Advised of his rights, Swanigan said he understood, and he was processed out. One of the officers began driving him to 76th Street and North Avenue to release him. But before they arrived, the officer's partner called to say he believed Swanigan was lying about his name and date of birth. He believed him to be a habitual criminal named Darnell Bankhead.

The officer in the squad car asked Swanigan if his name was really Darnell Bankhead. He said “No, I am Travis Swanigan.” Told he would be taken back to the station, he agreed but repeated, “My name really is Travis Swanigan.”

Back at the station, the officers pulled up a photo taken of Bankhead when he had been arrested in January and put it side by side with the one they had just taken. They were the same person.

In an interview room, one officer asked Swanigan several times for his real name. He continued to say his name was Travis Swanigan. Told he would be charged with obstructing of officer if he continued to deny he was Darnell Bankhead, he stuck to the story.

Meanwhile, the other officer had been digging further into the background of Bankhead. He took the interviewing officer aside and confidentially informed him that Bankhead was on parole for burglary.

Returning to the interview, that officer adopted a casual attitude. He bantered a bit and then asked "Swanigan" how much time he had left on parole.

■ **Exercise 1**
Write out every line of the records on camera rotation, omitting the picture.
■ **Exercise 2**
Continue the account of the police interview from after its final sentence.
The records that follow are unrelated to the account of the police interview.

■ **Excerpted data**

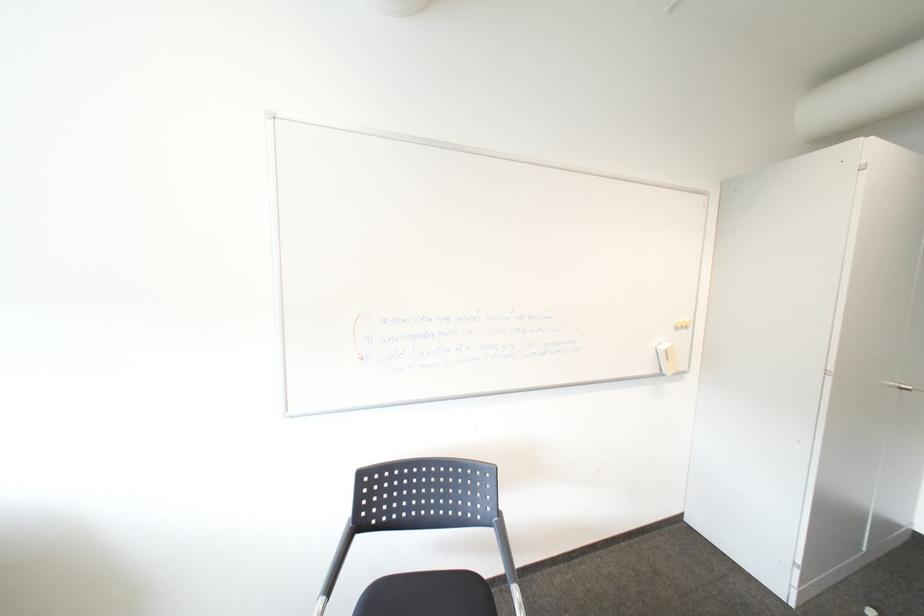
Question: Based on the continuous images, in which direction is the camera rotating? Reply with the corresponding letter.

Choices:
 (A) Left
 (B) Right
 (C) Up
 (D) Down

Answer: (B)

■ **Exercise answer 1**
Question: Based on the continuous images, in which direction is the camera rotating? Reply with the corresponding letter.

Choices:
 (A) Left
 (B) Right
 (C) Up
 (D) Down

Answer: (B)

■ **Exercise answer 2**
 “Six months,” he said.

“But Swanigan, you’re not on parole," the officer replied, "Darnell Bankhead is on parole.”

The officer noted in his report that Bankhead "got a look on his face that indicated to me he had been caught in a lie."

So, the suspect was yet again fingerprinted and photographed and processed, this time as Darnell Bankhead, then put into a holding cell until he was picked up and taken to jail under the authority of the Department of Corrections — Parole and Probation.

Bankhead, it was learned, had successfully used the name Swanigan when he had been arrested March 19 for theft of $741.50 in merchandise at Boston Store, and also had an open retail theft case as Swanigan in Milwaukee County Circuit Court.

So, thanks to some careful police work and a single, seemingly offhand question, a string of  thefts was stopped, and instead of a couple of municipal tickets and release with a worthless promise to appear, Darnell Bankhead, 41, of Milwaukee may be facing real time.

On Monday, Wauwatosa police were to ask the district attorney's office for state charges of theft, two counts of obstructing an officer and bail jumping.